Но «все, что возникает, заслуживает гибели». Может быть, пройдут еще миллионы лет, народятся и сойдут в могилу сотни тысяч поколений, но неумолимо надвигается время, когда истощающаяся солнечная теплота будет уже не в силах растапливать надвигающийся с полюсов лед, когда все более и более скучивающееся у экватора человечество перестанет находить и там необходимую для жизни теплоту, когда постепенно исчезнет и последний след органической жизни, и Земля — мертвый, остывший шар вроде Луны — будет кружить в глубоком мраке по все более коротким орбитам вокруг тоже умершего Солнца, на которое она, в конце концов, упадет. Одни планеты испытают эту участь раньше, другие позже земли; вместо гармонически расчлененной, светлой, теплой солнечной системы останется лишь один холодный, мертвый шар, следующий своим одиноким путем в мировом пространстве. И та же судьба, которая постигнет нашу солнечную систему, должна раньше или позже постигнуть все прочие системы нашего мирового острова, должна постигнуть системы всех прочих бесчисленных мировых островов, даже тех, свет от которых никогда не достигнет земли, пока еще будет существовать на ней человеческий глаз, способный воспринять его.

Но когда подобная солнечная система завершит свой жизненный путь и подвергнется судьбе всего конечного — смерти, то, что будет дальше? Будет ли труп Солнца продолжать катиться вечно в виде трупа в беспредельном пространстве, и все, прежде бесконечно разнообразно дифференцированные, силы природы превратятся навсегда в одну единственную форму движения, в притяжение?

«Или же, — как спрашивает Секки, — в природе имеются силы, способные вернуть мертвую систему в первоначальное состояние раскаленной туманности и могущие опять пробудить ее для новой жизни? Мы этого не знаем».

УСЛОВИЕ ЗАДАНИЯ: Перепишите из текста о гибели Солнечной системы фрагмент от «Но когда подобная» до «движения, в притяжение?» включительно, поменяв «притяжение» на «тяготение». Эти данные в работе не используются.

ПРЕДОСТАВЛЕННЫЕ ДАННЫЕ:
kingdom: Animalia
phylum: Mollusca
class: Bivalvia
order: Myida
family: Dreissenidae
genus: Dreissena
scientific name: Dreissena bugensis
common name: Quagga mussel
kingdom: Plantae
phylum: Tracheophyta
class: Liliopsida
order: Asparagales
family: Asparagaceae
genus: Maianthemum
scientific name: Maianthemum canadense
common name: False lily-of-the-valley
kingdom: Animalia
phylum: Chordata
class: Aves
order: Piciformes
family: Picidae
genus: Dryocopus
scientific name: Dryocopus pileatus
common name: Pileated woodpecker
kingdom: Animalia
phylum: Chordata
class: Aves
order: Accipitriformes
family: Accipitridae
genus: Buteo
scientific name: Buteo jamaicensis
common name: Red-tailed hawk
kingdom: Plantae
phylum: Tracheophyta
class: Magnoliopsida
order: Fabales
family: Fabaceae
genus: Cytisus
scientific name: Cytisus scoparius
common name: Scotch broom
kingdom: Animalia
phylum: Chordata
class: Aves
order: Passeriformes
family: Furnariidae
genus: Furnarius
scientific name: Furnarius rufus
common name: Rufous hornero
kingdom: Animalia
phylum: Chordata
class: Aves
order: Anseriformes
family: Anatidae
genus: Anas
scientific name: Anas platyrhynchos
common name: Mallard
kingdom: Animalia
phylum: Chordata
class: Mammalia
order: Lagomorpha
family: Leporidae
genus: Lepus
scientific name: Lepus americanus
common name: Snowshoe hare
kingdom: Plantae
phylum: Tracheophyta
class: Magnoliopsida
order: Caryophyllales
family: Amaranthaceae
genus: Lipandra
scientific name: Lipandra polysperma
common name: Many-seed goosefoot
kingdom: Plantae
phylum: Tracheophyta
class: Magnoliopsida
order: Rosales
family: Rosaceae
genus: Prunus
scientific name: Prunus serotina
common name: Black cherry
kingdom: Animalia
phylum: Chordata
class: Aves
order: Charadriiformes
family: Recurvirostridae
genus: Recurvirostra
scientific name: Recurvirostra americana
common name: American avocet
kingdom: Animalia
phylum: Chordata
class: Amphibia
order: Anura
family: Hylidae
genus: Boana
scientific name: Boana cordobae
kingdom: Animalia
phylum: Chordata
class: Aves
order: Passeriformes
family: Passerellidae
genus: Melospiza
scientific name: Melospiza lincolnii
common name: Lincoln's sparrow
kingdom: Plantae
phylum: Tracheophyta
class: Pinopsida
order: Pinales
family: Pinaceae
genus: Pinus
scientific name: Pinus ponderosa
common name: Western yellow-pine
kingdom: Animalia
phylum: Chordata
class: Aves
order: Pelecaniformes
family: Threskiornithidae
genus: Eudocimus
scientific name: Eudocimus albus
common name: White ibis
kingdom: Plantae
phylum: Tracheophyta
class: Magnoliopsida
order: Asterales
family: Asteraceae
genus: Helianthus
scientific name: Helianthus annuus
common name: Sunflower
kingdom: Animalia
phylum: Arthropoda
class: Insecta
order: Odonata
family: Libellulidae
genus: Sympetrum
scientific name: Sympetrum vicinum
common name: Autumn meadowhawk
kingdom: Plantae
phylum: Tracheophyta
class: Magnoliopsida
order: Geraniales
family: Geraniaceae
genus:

ПРАВИЛЬНЫЙ ОТВЕТ:
Но когда подобная солнечная система завершит свой жизненный путь и подвергнется судьбе всего конечного — смерти, то, что будет дальше? Будет ли труп Солнца продолжать катиться вечно в виде трупа в беспредельном пространстве, и все, прежде бесконечно разнообразно дифференцированные, силы природы превратятся навсегда в одну единственную форму движения, в тяготение?